As reported in Nature Communications, researchers used epidemiological data to compare breast cancer patients taking hormone replacement therapy at the time of diagnosis with those who were not. They analyzed genetic data to identify EVL as an important regulator of cancer cells’ ability to spread, and then conducted follow-up experiments in breast cancer cells.
Estrogen-filled ‘gas tanks’
ER-positive breast tumors are studded with estrogen receptors, which are like gas tanks that can be filled with estrogen, fueling cancer’s growth. Currently, patients receive treatment through surgery and chemotherapy, typically followed with anti-estrogenic drugs such as tamoxifen, which reduces cancer recurrence by cutting off breast cancer cells’ fuel supply.
The estrogen story is not “black and white,” however. Cancer is most dangerous when cells break free from the original tumor and travel to other areas of the body, a process called metastasis. But tumor cells can replicate without metastasizing, remaining contained in their original site. Although estrogen does increase the risk for the initiation of breast cancer and fuel its growth, it does not seem to promote metastasis.

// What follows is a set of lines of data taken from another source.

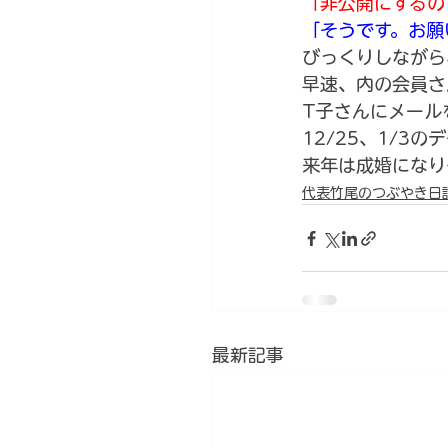
「非公開にするの
「そうです。お願
びっくりしながら
早速、内の会員さ
T子さんにメール
12/25、1/3
来年は成婚になり
代表竹尾のつぶやき日
最新記事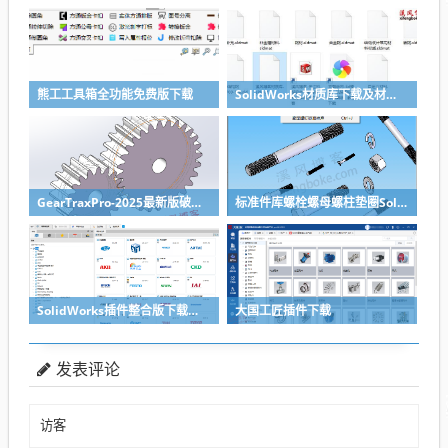
熊工工具箱全功能免费版下载
SolidWorks材质库下载及材质库导入方法
GearTraxPro-2025最新版破解版下载，免注册免破解直接用SolidWorks齿轮/链轮/带轮插件
标准件库螺栓螺母螺柱垫圈SolidWorks标准件插件
SolidWorks插件整合版下载，适合各个版本SolidWorks
大国工匠插件下载
发表评论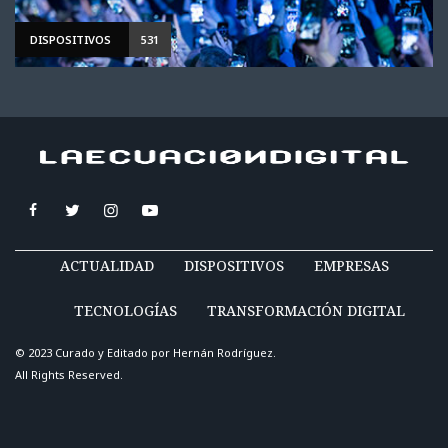
DISPOSITIVOS
531
ACTUALIDAD
DISPOSITIVOS
EMPRESAS
TECNOLOGÍAS
TRANSFORMACIÓN DIGITAL
© 2023 Curado y Editado por
Hernán Rodríguez
.
All Rights Reserved.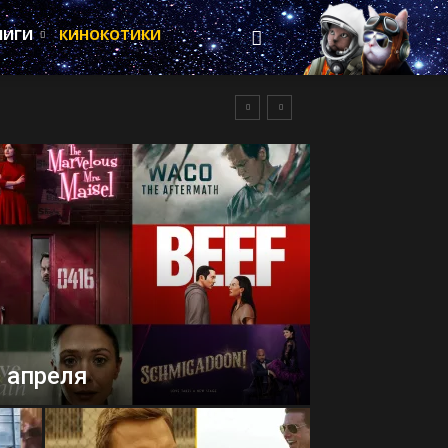
НИГИ
КИНОКОТИКИ
 апреля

“In breast cancer, estrogen is connected to the growth of the tumor, but it also seems to suppress the ability of cancer to spread,” says Marco Padilla-Rodriguez, a recent graduate of the University of Arizona College of Medicine-Tucson’s Graduate Program in Molecular Medicine.
“The growth of the tumor and the tumor’s ability to spread aren’t always linked. You might have a large tumor, but it stays contained. You might have a small tumor that spreads throughout the body,” Padilla-Rodriguez says.

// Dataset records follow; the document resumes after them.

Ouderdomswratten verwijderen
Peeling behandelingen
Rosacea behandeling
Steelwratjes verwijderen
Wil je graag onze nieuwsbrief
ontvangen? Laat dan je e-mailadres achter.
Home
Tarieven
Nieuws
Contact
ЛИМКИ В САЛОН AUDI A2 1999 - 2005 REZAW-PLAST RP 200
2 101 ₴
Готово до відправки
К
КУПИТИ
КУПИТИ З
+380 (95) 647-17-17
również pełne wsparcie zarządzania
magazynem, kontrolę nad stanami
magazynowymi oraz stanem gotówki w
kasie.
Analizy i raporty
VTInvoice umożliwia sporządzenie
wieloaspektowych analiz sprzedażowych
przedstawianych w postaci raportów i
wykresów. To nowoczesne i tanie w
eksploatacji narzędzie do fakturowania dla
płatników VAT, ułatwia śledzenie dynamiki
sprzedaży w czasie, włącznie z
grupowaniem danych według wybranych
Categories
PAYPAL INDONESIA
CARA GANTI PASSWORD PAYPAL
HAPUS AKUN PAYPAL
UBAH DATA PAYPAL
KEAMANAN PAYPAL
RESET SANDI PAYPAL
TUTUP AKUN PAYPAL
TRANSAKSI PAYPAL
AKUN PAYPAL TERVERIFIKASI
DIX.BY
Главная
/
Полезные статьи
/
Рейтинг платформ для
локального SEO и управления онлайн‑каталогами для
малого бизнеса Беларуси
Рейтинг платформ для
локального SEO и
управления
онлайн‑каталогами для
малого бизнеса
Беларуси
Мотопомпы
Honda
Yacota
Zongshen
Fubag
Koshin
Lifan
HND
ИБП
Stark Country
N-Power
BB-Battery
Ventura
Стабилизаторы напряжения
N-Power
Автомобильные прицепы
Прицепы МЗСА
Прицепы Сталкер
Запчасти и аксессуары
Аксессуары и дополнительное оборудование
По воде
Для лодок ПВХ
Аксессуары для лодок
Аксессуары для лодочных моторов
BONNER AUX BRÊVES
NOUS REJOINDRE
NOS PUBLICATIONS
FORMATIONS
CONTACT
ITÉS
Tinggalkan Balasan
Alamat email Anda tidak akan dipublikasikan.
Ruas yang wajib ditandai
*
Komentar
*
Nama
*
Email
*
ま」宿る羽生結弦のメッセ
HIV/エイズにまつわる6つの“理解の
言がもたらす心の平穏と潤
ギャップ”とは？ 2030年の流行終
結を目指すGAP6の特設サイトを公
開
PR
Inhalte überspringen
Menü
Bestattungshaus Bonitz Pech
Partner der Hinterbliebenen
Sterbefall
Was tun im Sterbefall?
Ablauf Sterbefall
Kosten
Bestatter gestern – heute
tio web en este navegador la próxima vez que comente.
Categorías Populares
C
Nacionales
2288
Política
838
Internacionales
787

Researchers in the lab of Ghassan Mouneimne, assistant professor of cellular and molecular medicine, analyzed genetic datasets to identify EVL as a factor in taming estrogen’s cancerous effects. They found that estrogen enhances the production of EVL, which seems to keep cancer cells contained to the original tumor site. As estrogen levels fall, so do levels of EVL, freeing cancer cells to invade neighboring tissues—the first step in metastasis. EVL’s role in regulating a cell’s actin cytoskeleton could be the key to its ability to suppress cell movement.
“Cells have skeletons, just like we have a skeleton,” Padilla-Rodriguez explains. “Actin is one type of skeleton. Unlike our skeleton, actin can be remodeled, like Lego pieces being shaped into different structures.”
Depending on how a cell rearranges its actin cytoskeleton, it might be more likely to stay in one place, adhering to adjacent cells, or it could have the ability to migrate, crawling away from other cells like a microscopic caterpillar.
“Generally, cells like to cluster together,” Padilla-Rodriguez says. “When we treat them with anti-estrogenic drugs, actin allows the cell to break away and pull itself forward.”
One of the next steps is to learn how to leverage EVL’s interaction with estrogen to develop combination treatments for patients with ER-positive tumors. While anti-estrogenic drugs rein in tumor growth, they also might indirectly reduce EVL levels, accelerating the remaining cancer cells’ invasion of neighboring tissues.
“With tamoxifen, you’re inhibiting the brakes,” Mouneimne says “Now we want to go after the gas pedal to halt the cancer from progressing. Then we will be inhibiting both growth and invasion.”
Mouneimne is working with Tech Launch Arizona to commercialize a method to measure EVL levels in ER-positive breast tumors, with the hope that someday such a diagnostic could help expand personalized medicine options for breast cancer patients.
Additional coauthors are from the University of Arizona; the Dana-Farber Cancer Institute; the Howard Hughes Medical Institute; and Institut de Recherche sur les Maladies Virales et Hépatiques in Strasbourg, France.
The National Cancer Institute, an NCI diversity supplemental grant, a University of Arizona Cancer Center Support Grant, and a Science Foundation Arizona Bisgrove Scholars Postdoctoral Fellowship funded the work.